TASK DESCRIPTION:
Go through the lines below and copy each one that holds the string "Print".

THE DATA:
· · · · ·

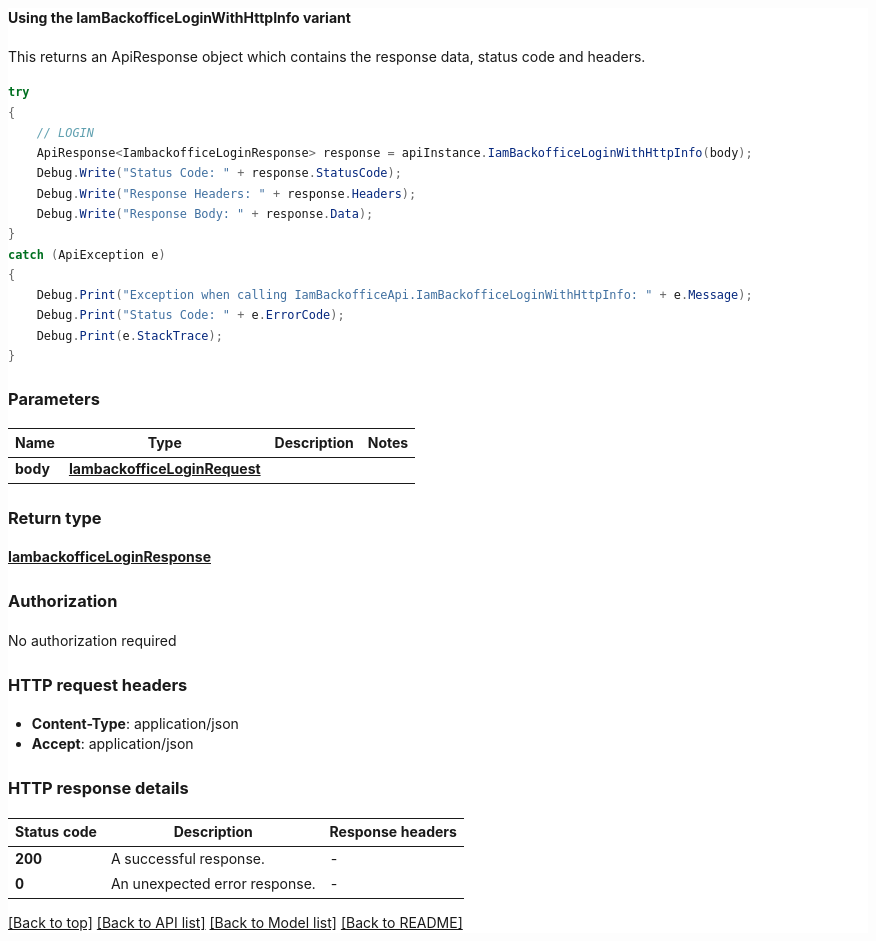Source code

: #### Using the IamBackofficeLoginWithHttpInfo variant
This returns an ApiResponse object which contains the response data, status code and headers.

```csharp
try
{
    // LOGIN
    ApiResponse<IambackofficeLoginResponse> response = apiInstance.IamBackofficeLoginWithHttpInfo(body);
    Debug.Write("Status Code: " + response.StatusCode);
    Debug.Write("Response Headers: " + response.Headers);
    Debug.Write("Response Body: " + response.Data);
}
catch (ApiException e)
{
    Debug.Print("Exception when calling IamBackofficeApi.IamBackofficeLoginWithHttpInfo: " + e.Message);
    Debug.Print("Status Code: " + e.ErrorCode);
    Debug.Print(e.StackTrace);
}
```

### Parameters

| Name | Type | Description | Notes |
|------|------|-------------|-------|
| **body** | [**IambackofficeLoginRequest**](IambackofficeLoginRequest.md) |  |  |

### Return type

[**IambackofficeLoginResponse**](IambackofficeLoginResponse.md)

### Authorization

No authorization required

### HTTP request headers

 - **Content-Type**: application/json
 - **Accept**: application/json


### HTTP response details
| Status code | Description | Response headers |
|-------------|-------------|------------------|
| **200** | A successful response. |  -  |
| **0** | An unexpected error response. |  -  |

[[Back to top]](#) [[Back to API list]](../README.md#documentation-for-api-endpoints) [[Back to Model list]](../README.md#documentation-for-models) [[Back to README]](../README.md)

· · · · ·

SOLUTION TO THIS TASK:
    Debug.Print("Exception when calling IamBackofficeApi.IamBackofficeLoginWithHttpInfo: " + e.Message);
    Debug.Print("Status Code: " + e.ErrorCode);
    Debug.Print(e.StackTrace);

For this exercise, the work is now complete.